Figure 2 is a side elevation showing the aerator of the present invention installed in the neck of the flask.

Figure 3 is an enlarged cross sectional view of a hollow member of the aerator of Figure 1.

Figure 4 is an enlarged cross sectional view of a hollow member of the aerator of Figure 1 showing ai alternate configuration of the holes.

Figure 5 is an enlarged cross sectional view of a hollow member of the aerator of Figure 1 showing an alternate configuration of the holes.

Figure 6 is an enlarged cross sectional view of a hollow member of the aerator of Figure 1 showing an alternate configuration of the holes. Figure 7 is an enlarged fragmentary cross sectional side elevation of a wall of a hollow member of the aerator of the present invention.

Figure 8 is an enlarged fragmentary cross sectional side elevation of a singly supported section of the wall of a hollow member of the aerator of the present invention.

Figure 9 is an enlarged fragmentary cross sectional side elevation of a doubly supported section of the wall of a hollow member of the aerator of the present invention.

Figure 10 is a side elevation of a pair of tanks connected by a pair of conduits, one of which contains an aerator of the present invention. Figure 11 is a detailed cross sectional view of a first configuration of the aerator of the present invention.

Figure 12 is a detailed cross sectional view of an alternate configuration of the aerator of the present invention.

Figure 13 is a detailed cross sectional view of an alternate configuration of the aerator of the present invention.

Figure 14 is a side elevation of a room having a conduit containing an aerator of the present invention.

### [SOURCE MATERIAL]
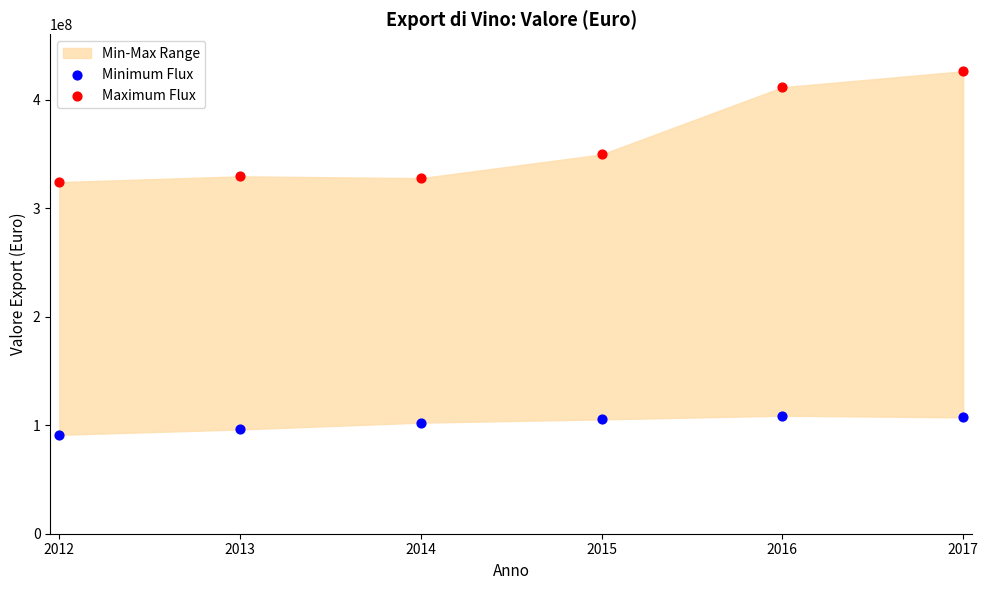

Across all data points, what is the range of Y values (max minus min)?

335066623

### [REQUIRED ACTIONS]
(1) Can you condense the paragraph of the aerator text that begins "Figure 10 is a side elevation" into a short list that keeps its main facts?
(2) Answer these from the aerator text:
(a) Where is the aerator installed in Figure 2?
(b) Which figure shows a doubly supported section of the wall of a hollow member?
(c) In Figure 14, what contains the aerator?
(3) From the aerator text, extract the passage starting at "Figure 10 is" and ending at "first configuration of the aerator of the present invention.".

### [SOLVED PROBLEMS]
(1)
- Figure 10: side elevation of two tanks joined by two conduits, one of which holds an aerator of the present invention.
- Figure 11: detailed cross sectional view of a first configuration of the aerator.

(2)
(a) In the neck of the flask.
(b) Figure 9.
(c) A conduit in a room.

(3)
Figure 10 is a side elevation of a pair of tanks connected by a pair of conduits, one of which contains an aerator of the present invention. Figure 11 is a detailed cross sectional view of a first configuration of the aerator of the present invention.